A smaller subset of patients demonstrated persistent DD despite volume unloading. This is the first time to the best of our knowledge that such a cardiovascular response is described in patients with ESRD on HD. These patients were older, were more likely to have diabetic- or hypertensive ESRD and exhibited a more blunted vascular response to HD as assessed by a smaller BP reduction and less pronounced increase in HR. This result likely reflects an adverse phenotype of diminished autonomic nervous system function and limited peripheral vascular compliance. There was also evidence of significantly more advanced cardiac remodeling with severe LVH, depressed LVEF in the midrange between 40 and 50% and substantially elevated E/e′ indicative of restrictive LV filling at baseline.
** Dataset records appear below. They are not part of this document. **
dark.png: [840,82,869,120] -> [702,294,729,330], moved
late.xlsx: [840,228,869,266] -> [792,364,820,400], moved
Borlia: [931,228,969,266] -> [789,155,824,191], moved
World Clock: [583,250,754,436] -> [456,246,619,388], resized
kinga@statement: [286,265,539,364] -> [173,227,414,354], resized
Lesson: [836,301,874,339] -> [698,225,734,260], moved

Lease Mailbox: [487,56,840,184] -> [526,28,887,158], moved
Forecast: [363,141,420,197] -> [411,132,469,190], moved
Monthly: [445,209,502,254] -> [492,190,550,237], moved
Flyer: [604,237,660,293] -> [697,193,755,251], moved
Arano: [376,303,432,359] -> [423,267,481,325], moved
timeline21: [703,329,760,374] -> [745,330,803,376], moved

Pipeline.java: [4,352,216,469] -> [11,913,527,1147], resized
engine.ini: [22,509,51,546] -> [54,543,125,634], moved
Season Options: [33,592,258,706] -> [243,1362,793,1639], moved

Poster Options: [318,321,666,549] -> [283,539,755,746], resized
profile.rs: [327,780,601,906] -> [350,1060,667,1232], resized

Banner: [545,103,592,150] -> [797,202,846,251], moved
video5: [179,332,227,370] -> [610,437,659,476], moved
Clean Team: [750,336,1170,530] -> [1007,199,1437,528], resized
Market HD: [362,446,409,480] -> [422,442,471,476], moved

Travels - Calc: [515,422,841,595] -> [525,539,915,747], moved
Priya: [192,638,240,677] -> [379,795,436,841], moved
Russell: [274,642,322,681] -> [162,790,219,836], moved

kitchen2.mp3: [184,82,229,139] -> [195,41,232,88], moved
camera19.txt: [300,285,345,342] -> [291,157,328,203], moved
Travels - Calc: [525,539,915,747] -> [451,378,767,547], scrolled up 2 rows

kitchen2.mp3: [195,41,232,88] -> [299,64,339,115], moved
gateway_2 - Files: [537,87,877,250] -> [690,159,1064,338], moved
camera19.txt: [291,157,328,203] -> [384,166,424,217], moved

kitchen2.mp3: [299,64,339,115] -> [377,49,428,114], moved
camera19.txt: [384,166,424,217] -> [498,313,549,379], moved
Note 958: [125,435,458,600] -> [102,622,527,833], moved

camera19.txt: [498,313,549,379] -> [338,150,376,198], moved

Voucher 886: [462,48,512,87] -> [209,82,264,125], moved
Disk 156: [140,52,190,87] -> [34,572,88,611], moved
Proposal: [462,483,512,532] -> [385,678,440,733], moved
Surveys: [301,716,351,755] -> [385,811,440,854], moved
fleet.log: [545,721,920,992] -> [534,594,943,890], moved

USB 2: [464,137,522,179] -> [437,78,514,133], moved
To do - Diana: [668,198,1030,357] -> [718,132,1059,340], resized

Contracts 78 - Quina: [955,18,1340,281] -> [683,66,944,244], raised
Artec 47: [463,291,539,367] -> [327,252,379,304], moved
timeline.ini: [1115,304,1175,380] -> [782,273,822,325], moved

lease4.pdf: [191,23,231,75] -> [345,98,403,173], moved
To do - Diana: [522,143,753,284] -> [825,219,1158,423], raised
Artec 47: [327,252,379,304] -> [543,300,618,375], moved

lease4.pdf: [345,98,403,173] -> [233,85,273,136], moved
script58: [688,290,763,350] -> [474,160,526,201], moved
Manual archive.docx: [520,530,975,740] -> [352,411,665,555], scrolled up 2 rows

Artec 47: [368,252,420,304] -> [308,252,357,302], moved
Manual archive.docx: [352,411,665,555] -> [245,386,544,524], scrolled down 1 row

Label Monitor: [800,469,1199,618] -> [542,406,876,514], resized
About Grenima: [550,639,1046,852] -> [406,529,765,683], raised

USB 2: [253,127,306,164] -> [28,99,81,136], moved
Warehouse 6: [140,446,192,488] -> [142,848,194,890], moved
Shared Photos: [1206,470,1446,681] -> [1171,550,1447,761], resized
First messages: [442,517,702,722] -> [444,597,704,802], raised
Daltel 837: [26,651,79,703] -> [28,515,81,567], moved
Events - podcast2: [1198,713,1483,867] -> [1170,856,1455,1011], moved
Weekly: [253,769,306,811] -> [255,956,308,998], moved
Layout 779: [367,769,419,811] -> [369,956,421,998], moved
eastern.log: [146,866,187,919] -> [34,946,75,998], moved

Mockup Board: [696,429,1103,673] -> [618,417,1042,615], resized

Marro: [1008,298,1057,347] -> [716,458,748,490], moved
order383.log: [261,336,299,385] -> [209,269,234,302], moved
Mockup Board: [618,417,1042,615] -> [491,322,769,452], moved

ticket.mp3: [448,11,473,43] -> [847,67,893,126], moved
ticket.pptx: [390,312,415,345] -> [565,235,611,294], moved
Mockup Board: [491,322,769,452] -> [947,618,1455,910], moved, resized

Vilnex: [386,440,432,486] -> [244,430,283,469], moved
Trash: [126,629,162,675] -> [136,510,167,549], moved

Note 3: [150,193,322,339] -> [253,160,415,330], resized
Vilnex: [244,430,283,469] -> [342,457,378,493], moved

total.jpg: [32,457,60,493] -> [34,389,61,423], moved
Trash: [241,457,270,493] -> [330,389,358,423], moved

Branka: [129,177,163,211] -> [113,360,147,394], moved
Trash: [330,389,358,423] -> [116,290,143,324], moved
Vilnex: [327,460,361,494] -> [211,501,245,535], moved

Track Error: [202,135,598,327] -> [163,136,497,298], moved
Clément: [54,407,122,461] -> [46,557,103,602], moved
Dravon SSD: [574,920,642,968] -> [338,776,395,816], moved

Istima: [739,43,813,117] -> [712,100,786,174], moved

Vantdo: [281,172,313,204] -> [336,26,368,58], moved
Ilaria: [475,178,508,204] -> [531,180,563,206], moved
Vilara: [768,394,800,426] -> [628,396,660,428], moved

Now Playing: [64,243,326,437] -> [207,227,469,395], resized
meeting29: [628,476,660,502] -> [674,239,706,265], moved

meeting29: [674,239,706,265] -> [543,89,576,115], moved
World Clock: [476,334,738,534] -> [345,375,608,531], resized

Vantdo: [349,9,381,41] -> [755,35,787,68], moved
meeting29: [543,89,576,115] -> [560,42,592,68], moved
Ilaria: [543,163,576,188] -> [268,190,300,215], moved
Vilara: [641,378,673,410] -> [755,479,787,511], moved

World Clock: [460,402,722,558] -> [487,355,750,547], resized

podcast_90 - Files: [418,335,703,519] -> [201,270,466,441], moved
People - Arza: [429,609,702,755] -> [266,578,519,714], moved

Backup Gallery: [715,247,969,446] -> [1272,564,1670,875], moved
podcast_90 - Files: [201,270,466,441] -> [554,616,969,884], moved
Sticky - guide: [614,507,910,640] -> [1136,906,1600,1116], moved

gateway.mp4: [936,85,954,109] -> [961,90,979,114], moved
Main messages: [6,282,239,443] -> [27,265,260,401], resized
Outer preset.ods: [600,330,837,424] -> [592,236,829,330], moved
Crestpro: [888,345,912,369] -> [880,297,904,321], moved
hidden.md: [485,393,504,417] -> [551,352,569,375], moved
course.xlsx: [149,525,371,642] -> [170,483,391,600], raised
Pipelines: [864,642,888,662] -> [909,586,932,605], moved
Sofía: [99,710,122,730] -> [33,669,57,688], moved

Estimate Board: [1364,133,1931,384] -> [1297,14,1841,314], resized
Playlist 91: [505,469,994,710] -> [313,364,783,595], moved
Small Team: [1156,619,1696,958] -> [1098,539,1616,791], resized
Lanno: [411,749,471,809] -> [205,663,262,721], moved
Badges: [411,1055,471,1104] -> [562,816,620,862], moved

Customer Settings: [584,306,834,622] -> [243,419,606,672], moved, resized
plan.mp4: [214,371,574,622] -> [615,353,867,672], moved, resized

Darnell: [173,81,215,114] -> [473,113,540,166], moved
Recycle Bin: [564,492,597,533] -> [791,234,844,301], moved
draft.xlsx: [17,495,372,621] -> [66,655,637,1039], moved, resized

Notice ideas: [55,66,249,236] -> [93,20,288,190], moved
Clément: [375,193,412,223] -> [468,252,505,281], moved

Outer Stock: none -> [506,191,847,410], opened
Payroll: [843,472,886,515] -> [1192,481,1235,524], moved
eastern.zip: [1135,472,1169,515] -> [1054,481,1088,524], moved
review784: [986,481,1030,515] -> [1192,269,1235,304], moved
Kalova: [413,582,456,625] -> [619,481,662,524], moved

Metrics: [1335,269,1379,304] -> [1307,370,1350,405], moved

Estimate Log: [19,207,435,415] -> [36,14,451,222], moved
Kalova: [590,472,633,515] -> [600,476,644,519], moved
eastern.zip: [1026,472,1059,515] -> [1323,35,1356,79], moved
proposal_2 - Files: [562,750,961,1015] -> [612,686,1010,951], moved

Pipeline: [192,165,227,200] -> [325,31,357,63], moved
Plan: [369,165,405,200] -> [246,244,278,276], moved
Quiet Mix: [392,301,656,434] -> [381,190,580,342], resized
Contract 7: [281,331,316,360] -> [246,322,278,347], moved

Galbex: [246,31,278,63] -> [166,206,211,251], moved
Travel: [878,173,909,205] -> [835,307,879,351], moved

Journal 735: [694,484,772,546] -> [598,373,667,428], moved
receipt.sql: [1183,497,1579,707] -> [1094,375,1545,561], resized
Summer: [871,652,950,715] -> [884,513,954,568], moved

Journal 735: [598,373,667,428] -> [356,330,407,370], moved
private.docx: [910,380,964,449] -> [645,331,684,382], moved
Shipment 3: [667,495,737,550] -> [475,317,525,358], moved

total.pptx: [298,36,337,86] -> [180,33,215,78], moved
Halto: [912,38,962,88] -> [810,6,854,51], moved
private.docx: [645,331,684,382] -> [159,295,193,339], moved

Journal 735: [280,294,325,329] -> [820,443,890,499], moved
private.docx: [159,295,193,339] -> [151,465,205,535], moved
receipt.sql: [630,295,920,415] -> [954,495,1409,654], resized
Whether this group of patients would benefit from shorter interdialytic intervals or potentially a more aggressive medical therapy is currently unknown.

Limitations

This study was conducted at two major dialysis centers in the Copenhagen area. Results may not be applicable in other geographic regions with different levels of care. The classification of diastolic function was done strictly according to the schematic classification in current guidelines and based on quantitative echocardiographic data. Novel approaches to DD such as left atrial reservoir strain, early diastolic LV strain rate or invasive pressure monitoring were not available in the present study [20, 21]. We did not evaluate clinical outcomes in the present study.

Conclusion

Echocardiographic evaluation of diastolic function in patients with ESRD on HD is critically dependent on timing relative to dialysis. The presence of sustained DD after volume unloading by HD identifies a population of patients with an adverse phenotype of blunted vascular response and severe cardiac remodeling.